10 Agosto 2021 - 09:45 Giada Giorgi
Un semplice messaggio su WhatsApp con il QR code di un altro ed è fatta: all'ingresso del locale si va con Certificazione verde apparentemente in regola

Nessun vaccino anti Covid, nessun tampone. Un Green pass chiesto in prestito ad amici e conoscenti e il gioco è fatto: l’accesso a ristoranti, bar, palestre e piscine è regolare e assicurato. Si tratta dell’ultima trovata di giovani torinesi che per eludere i controlli dei gestori all’entrata dei locali hanno pensato di chiedere un QR code in prestito. Purtroppo niente di più semplice: ad aiutare, da un parte, la poca dimestichezza dei proprietari delle attività nella gestione efficace del controllo e della verifica, dall’altra il gran pasticcio del governo sulla questione privacy. Come Open ha già spiegato nelle ultime ore, le indicazioni sulla Certificazione verde Covid-19 diffuse sul sito ufficiale del governo, Dgc.gov.it,  ha fin da subito presentato a chiare lettere la necessità da parte del controllore di Green pass, tramite App Verifica-19, di provvedere oltre alla scannerizzazione del Qr Code, anche alla verifica del documenti d’identità del cliente. Un iter «ai fini della verifica di corrispondenza dei dati anagrafici presenti nel documento con quelli visualizzati dall’App». Nelle ultime ore l’improvviso dietrofront operato nell’ordine dalla ministra dell’Interno Lamorgese, dall’improvvisa scomparsa delle indicazioni sul sito ufficiale e dalla circolare del capo di gabinetto del Viminale, Bruno Frattasi.

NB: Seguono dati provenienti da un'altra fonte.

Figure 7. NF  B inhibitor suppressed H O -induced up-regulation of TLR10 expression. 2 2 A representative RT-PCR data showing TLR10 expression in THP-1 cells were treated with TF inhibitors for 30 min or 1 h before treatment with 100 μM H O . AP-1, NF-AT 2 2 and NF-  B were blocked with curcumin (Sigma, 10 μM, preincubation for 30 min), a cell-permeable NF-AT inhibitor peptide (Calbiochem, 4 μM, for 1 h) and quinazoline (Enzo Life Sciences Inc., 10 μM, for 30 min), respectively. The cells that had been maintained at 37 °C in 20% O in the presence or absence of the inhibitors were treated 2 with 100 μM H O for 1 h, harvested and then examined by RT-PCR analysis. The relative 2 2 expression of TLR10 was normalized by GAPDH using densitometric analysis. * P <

Il governo ci ha ripensato: titolari e gestori non potranno e non dovranno chiedere il documento di identità per verificare che il certificato appartenga davvero a chi lo sta esibendo.

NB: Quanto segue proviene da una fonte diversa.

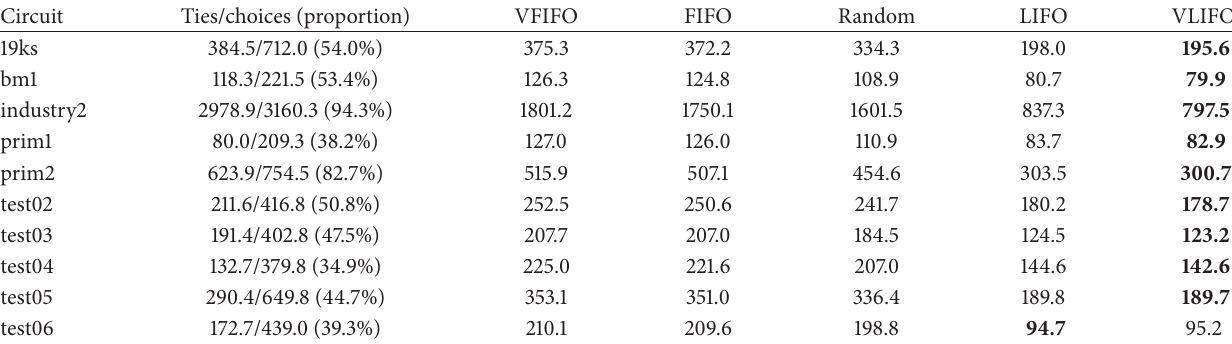
Table 2: Comparison of bipartition cut sizes (averaged over 1,000 runs).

Il vuoto normativo riguarda uno dei nodi più delicati dell’obbligo di Carta verde, quello della privacy, diventato presto causa di prevedibili azioni di raggiro. Il metodo del Green pass preso in prestito riguarda soprattutto la fascia d’età dai 15 ai 29 anni. Un semplice messaggio su WhatsApp con la foto del codice a barre ed è fatta: ci si presenta all’ingresso di qualsiasi locale senza vaccino né tampone che attesti la negatività dal virus, ma con Certificazione verde apparentemente in regola. Nessuno controllerà che il nome, il cognome e la data di nascita presenti sul pass sanitario corrisponda effettivamente alla persona che lo esibisce, tranne che agenti di polizia, carabinieri o vigili urbani autorizzati a farlo. Una delle motivazioni date dai giovani sarebbe quella di una campagna vaccinale che per loro è cominciata troppo tardi. «Siamo stati gli ultimi ad avere accesso alla campagna vaccinale», racconta un ragazzo di 23 anni a Corriere Torino, la formula del Green pass ci penalizza. Molti di noi hanno già fatto la preadesione e aspettano la prima dose, altri invece hanno fatto l’inoculazione ma devono aspettare 15 giorni affinché il Certificato sia valido. Non possiamo neanche farci un tampone ogni due giorni». E così la soluzione diventa quella del pass in prestito.

Attualmente il Paese registra 2,7 milioni di ragazzi ancora scoperti mentre quasi 1 milione ha ricevuto le due dose e 841mila sono in attesa del richiamo. In particolare nella fascia 20-29 anni si contano 2 milioni di giovani che non hanno ricevuto neanche la prima dose, 1,3 milioni attendono il richiamo. L’idea annunciata dalla struttura commissariale di Figliuolo è quella di prevedere un piano pensato solo per loro subito dopo ferragosto. Corsie preferenziali e senza prenotazioni dovrebbe aiutare a vaccinare la categoria 12-29 anni con l’obiettivo del 60% di immunizzati da raggiungere entro la metà di settembre.